Jetson Xavier NX (emmc), CUDA, and Docker

Hi NVIDIA team,

My company and I are using the Xavier NX module for our robot platform, but we are having issues loading our docker image onto the module in order to run our environment. Much of this is related to the 16GB storage space, but we might be able to overcome this with a bit more understanding of the system. On the FAQ, I saw a link to this: Jetson/L4T/Boot From External Device -, but I am still wondering what is the best way to think about the interaction between the module, CUDA, and docker.

The first attempt was to treat the Xavier NX module (emmc) just like the Developer Kit - install CUDA and all SDK components onto it, then try to load the docker container (which also contained CUDA). After flashing everything onto the emmc module, there were something like 6GB of storage space remaining, and our image was less than 5GB, so I figured this would be suitable. However, it seems that the way docker images are loaded requires something like double the actual space they take up, so this was not even close to able to work.

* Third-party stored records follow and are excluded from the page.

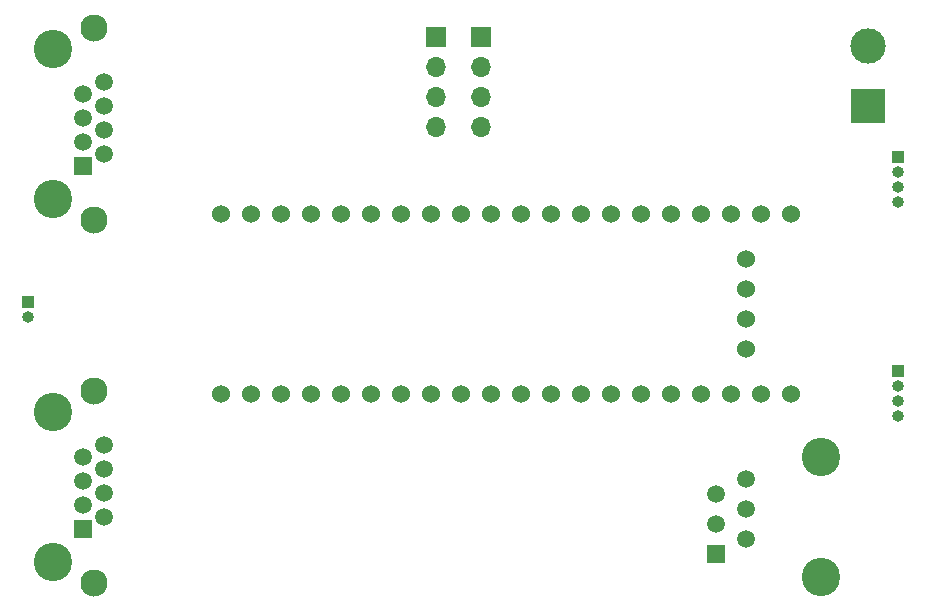
<source format=gbs>
%TF.GenerationSoftware,KiCad,Pcbnew,(6.0.0)*%
%TF.CreationDate,2022-01-05T17:07:16+01:00*%
%TF.ProjectId,soar_audio,736f6172-5f61-4756-9469-6f2e6b696361,rev?*%
%TF.SameCoordinates,Original*%
%TF.FileFunction,Soldermask,Bot*%
%TF.FilePolarity,Negative*%
%FSLAX46Y46*%
G04 Gerber Fmt 4.6, Leading zero omitted, Abs format (unit mm)*
G04 Created by KiCad (PCBNEW (6.0.0)) date 2022-01-05 17:07:16*
%MOMM*%
%LPD*%
G01*
G04 APERTURE LIST*
%ADD10R,1.500000X1.500000*%
%ADD11C,1.500000*%
%ADD12C,3.250000*%
%ADD13C,2.300000*%
%ADD14R,1.700000X1.700000*%
%ADD15O,1.700000X1.700000*%
%ADD16R,1.000000X1.000000*%
%ADD17O,1.000000X1.000000*%
%ADD18R,3.000000X3.000000*%
%ADD19C,3.000000*%
%ADD20C,1.524000*%
%ADD21R,1.520000X1.520000*%
%ADD22C,1.520000*%
G04 APERTURE END LIST*
D10*
%TO.C,J5*%
X109853000Y-80776000D03*
D11*
X109853000Y-78744000D03*
X109853000Y-76712000D03*
X109853000Y-74680000D03*
X111633000Y-79760000D03*
X111633000Y-77728000D03*
X111633000Y-75696000D03*
X111633000Y-73664000D03*
D12*
X107313000Y-83566000D03*
X107313000Y-70866000D03*
D13*
X110743000Y-69086000D03*
X110743000Y-85346000D03*
%TD*%
D10*
%TO.C,J1*%
X109853000Y-111510000D03*
D11*
X109853000Y-109478000D03*
X109853000Y-107446000D03*
X109853000Y-105414000D03*
X111633000Y-110494000D03*
X111633000Y-108462000D03*
X111633000Y-106430000D03*
X111633000Y-104398000D03*
D12*
X107313000Y-114300000D03*
X107313000Y-101600000D03*
D13*
X110743000Y-99820000D03*
X110743000Y-116080000D03*
%TD*%
D14*
%TO.C,J9*%
X143510000Y-69860000D03*
D15*
X143510000Y-72400000D03*
X143510000Y-74940000D03*
X143510000Y-77480000D03*
%TD*%
D14*
%TO.C,J8*%
X139700000Y-69860000D03*
D15*
X139700000Y-72400000D03*
X139700000Y-74940000D03*
X139700000Y-77480000D03*
%TD*%
D16*
%TO.C,J6*%
X178816000Y-98176000D03*
D17*
X178816000Y-99446000D03*
X178816000Y-100716000D03*
X178816000Y-101986000D03*
%TD*%
D16*
%TO.C,J7*%
X105156000Y-92314000D03*
D17*
X105156000Y-93584000D03*
%TD*%
%TO.C,J3*%
X178816000Y-83820000D03*
X178816000Y-82550000D03*
X178816000Y-81280000D03*
D16*
X178816000Y-80010000D03*
%TD*%
D18*
%TO.C,J4*%
X176276000Y-75692000D03*
D19*
X176276000Y-70612000D03*
%TD*%
D20*
%TO.C,U6*%
X169799000Y-84836000D03*
X165989000Y-93726000D03*
X165989000Y-91186000D03*
X162179000Y-84836000D03*
X164719000Y-84836000D03*
X167259000Y-84836000D03*
X129159000Y-100076000D03*
X126619000Y-100076000D03*
X124079000Y-100076000D03*
X121539000Y-100076000D03*
X131699000Y-84836000D03*
X134239000Y-84836000D03*
X162179000Y-100076000D03*
X159639000Y-100076000D03*
X157099000Y-100076000D03*
X154559000Y-100076000D03*
X152019000Y-100076000D03*
X149479000Y-100076000D03*
X146939000Y-100076000D03*
X136779000Y-84836000D03*
X139319000Y-84836000D03*
X144399000Y-100076000D03*
X141859000Y-100076000D03*
X139319000Y-100076000D03*
X136779000Y-100076000D03*
X134239000Y-100076000D03*
X131699000Y-100076000D03*
X141859000Y-84836000D03*
X144399000Y-84836000D03*
X146939000Y-84836000D03*
X149479000Y-84836000D03*
X152019000Y-84836000D03*
X154559000Y-84836000D03*
X157099000Y-84836000D03*
X159639000Y-84836000D03*
X129159000Y-84836000D03*
X124079000Y-84836000D03*
X121539000Y-84836000D03*
X165989000Y-88646000D03*
X167259000Y-100076000D03*
X164719000Y-100076000D03*
X126619000Y-84836000D03*
X169799000Y-100076000D03*
X165989000Y-96266000D03*
%TD*%
D12*
%TO.C,J2*%
X172316000Y-115570000D03*
X172316000Y-105410000D03*
D21*
X163426000Y-113660000D03*
D22*
X165966000Y-112390000D03*
X163426000Y-111120000D03*
X165966000Y-109850000D03*
X163426000Y-108580000D03*
X165966000Y-107310000D03*
%TD*%
M02*

</source>
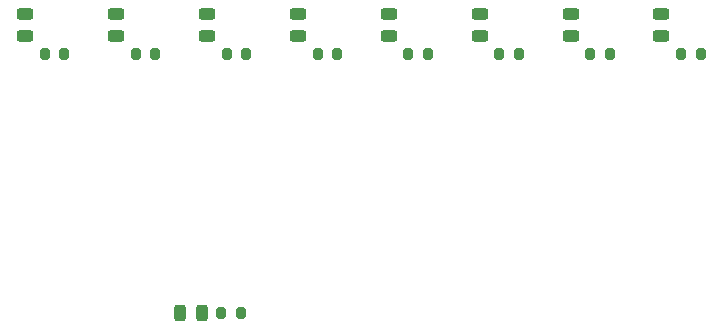
<source format=gtp>
G04 #@! TF.GenerationSoftware,KiCad,Pcbnew,7.0.7*
G04 #@! TF.CreationDate,2023-09-05T00:15:25-07:00*
G04 #@! TF.ProjectId,Power Supply Board Ground Systems V1.1,506f7765-7220-4537-9570-706c7920426f,rev?*
G04 #@! TF.SameCoordinates,Original*
G04 #@! TF.FileFunction,Paste,Top*
G04 #@! TF.FilePolarity,Positive*
%FSLAX46Y46*%
G04 Gerber Fmt 4.6, Leading zero omitted, Abs format (unit mm)*
G04 Created by KiCad (PCBNEW 7.0.7) date 2023-09-05 00:15:25*
%MOMM*%
%LPD*%
G01*
G04 APERTURE LIST*
G04 Aperture macros list*
%AMRoundRect*
0 Rectangle with rounded corners*
0 $1 Rounding radius*
0 $2 $3 $4 $5 $6 $7 $8 $9 X,Y pos of 4 corners*
0 Add a 4 corners polygon primitive as box body*
4,1,4,$2,$3,$4,$5,$6,$7,$8,$9,$2,$3,0*
0 Add four circle primitives for the rounded corners*
1,1,$1+$1,$2,$3*
1,1,$1+$1,$4,$5*
1,1,$1+$1,$6,$7*
1,1,$1+$1,$8,$9*
0 Add four rect primitives between the rounded corners*
20,1,$1+$1,$2,$3,$4,$5,0*
20,1,$1+$1,$4,$5,$6,$7,0*
20,1,$1+$1,$6,$7,$8,$9,0*
20,1,$1+$1,$8,$9,$2,$3,0*%
G04 Aperture macros list end*
%ADD10RoundRect,0.243750X-0.456250X0.243750X-0.456250X-0.243750X0.456250X-0.243750X0.456250X0.243750X0*%
%ADD11RoundRect,0.200000X-0.200000X-0.275000X0.200000X-0.275000X0.200000X0.275000X-0.200000X0.275000X0*%
%ADD12RoundRect,0.243750X-0.243750X-0.456250X0.243750X-0.456250X0.243750X0.456250X-0.243750X0.456250X0*%
G04 APERTURE END LIST*
D10*
X63066513Y-39398500D03*
X63066513Y-41273500D03*
D11*
X95501000Y-42799800D03*
X97151000Y-42799800D03*
D10*
X86144226Y-39398500D03*
X86144226Y-41273500D03*
D11*
X80108600Y-42799800D03*
X81758600Y-42799800D03*
X64716200Y-42799800D03*
X66366200Y-42799800D03*
X49323800Y-42799800D03*
X50973800Y-42799800D03*
D10*
X47681371Y-39398500D03*
X47681371Y-41273500D03*
D11*
X57020000Y-42799800D03*
X58670000Y-42799800D03*
X87804800Y-42799800D03*
X89454800Y-42799800D03*
X41627600Y-42799800D03*
X43277600Y-42799800D03*
D12*
X53092501Y-64720001D03*
X54967501Y-64720001D03*
D10*
X78451655Y-39398500D03*
X78451655Y-41273500D03*
D11*
X72412400Y-42799800D03*
X74062400Y-42799800D03*
D10*
X39988800Y-39398500D03*
X39988800Y-41273500D03*
D11*
X56575000Y-64710000D03*
X58225000Y-64710000D03*
D10*
X93836800Y-39398500D03*
X93836800Y-41273500D03*
X55373942Y-39398500D03*
X55373942Y-41273500D03*
X70759084Y-39398500D03*
X70759084Y-41273500D03*
M02*

</source>
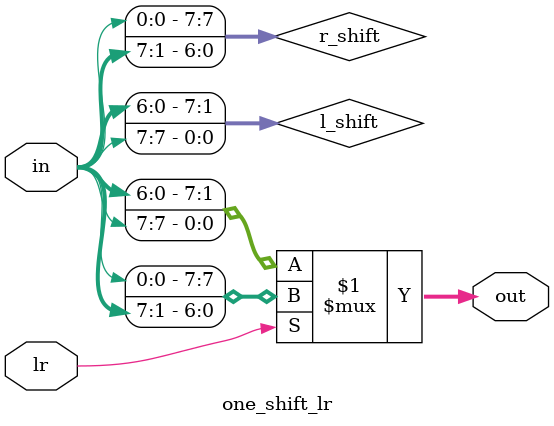
<source format=sv>
`timescale 1ns / 1ps

module one_shift_lr(
    input logic [7:0] in,
    input logic lr,
    output logic [7:0] out
    );
    
    logic [7:0] l_shift, r_shift;
    
    // preform left and right shift
    assign l_shift = {in[6:0], in[7]};
    assign r_shift = {in[0], in[7:1]};
    
    // determine shift type based on lr
    assign out = lr ? r_shift : l_shift;
endmodule

</source>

Because CUDA was already installed within our docker image, my next thought was to not install it (or any other SDK components) on the Xavier NX module when flashing the OS onto it. After a fresh flashing of the OS, loading the docker image eventually worked. However, when I tried to then run our CUDA-dependent code within the docker, an error was thrown that meant, at least to me, that it wouldn’t work unless CUDA is flashed onto the “host” system.

Then, I thought that I would try to save the space within the docker image by removing CUDA from it. However, when I tried to run the commands which I have previously used to uninstall CUDA (sudo apt-get --purge remove [nsight, cublas, cuda, nvidia]), it indicated that most of these were not installed in the first place even though /usr/local/cuda and associated folders still existed. Does this mean that CUDA was actually not installed inside the docker, but was just using the “host” machine’s installation? When I tried this, I was using the Developer Kit, which had CUDA installed in “both” places.

So, with this background, my main questions are: 1) How should we approach running CUDA-dependent code from within a docker image on Jetson Xavier NX? 2) Should CUDA be installed outside the docker container (on the host), inside the container/image, or both? 3) Will future versions of similar Jetson modules have larger storage space, so these issues will be easier to overcome?

Please let me know if you have any insight into these matters.

Best wishes,

Daniel Freer


In general, we install the CUDA library on the Jeston directly.
And mount the library into the docker for saving the size.

This can be done by launching the docker with --runtime nvidia.
You can find some examples to create a container for Jetson below:


Hi AastaLLL,

Thanks for your reply. Yes, I actually used these containers as the base environment, but modified it to include other packages and SDKs that are necessary (such as ROS and pytorch), and I also used the --runtime nvidia command when creating a new container. I eventually got an image/container that worked on Xavier Development Kit, so commited the container and saved the docker image to a tar.gz file so that I could upload it to Xavier NX (emmc). When I ran this image to create a new docker container on the emmc version, cuda and cuda-10.2 are still inside the container (at /usr/local/), but it seems like they can’t be detected. Should I remove these in order to save space in the docker image, so that I can install CUDA via the flashing process? What is the best way to remove them (apt --purge remove did not work)? Does using the --runtime nvidia command actually alter the docker container/image the next time you commit it?



If you use --runtime nvidia with the container shared above.
You can find the CUDA library in /usr/local/ since docker has mounted it from the Jetson host.
And it cannot be removed since it is mounted rather than installed.

It’s recommended to install CUDA via the flashing process.
And access it within docker through mounting.
This can reduce image size as well as avoid some CUDA dependency issues.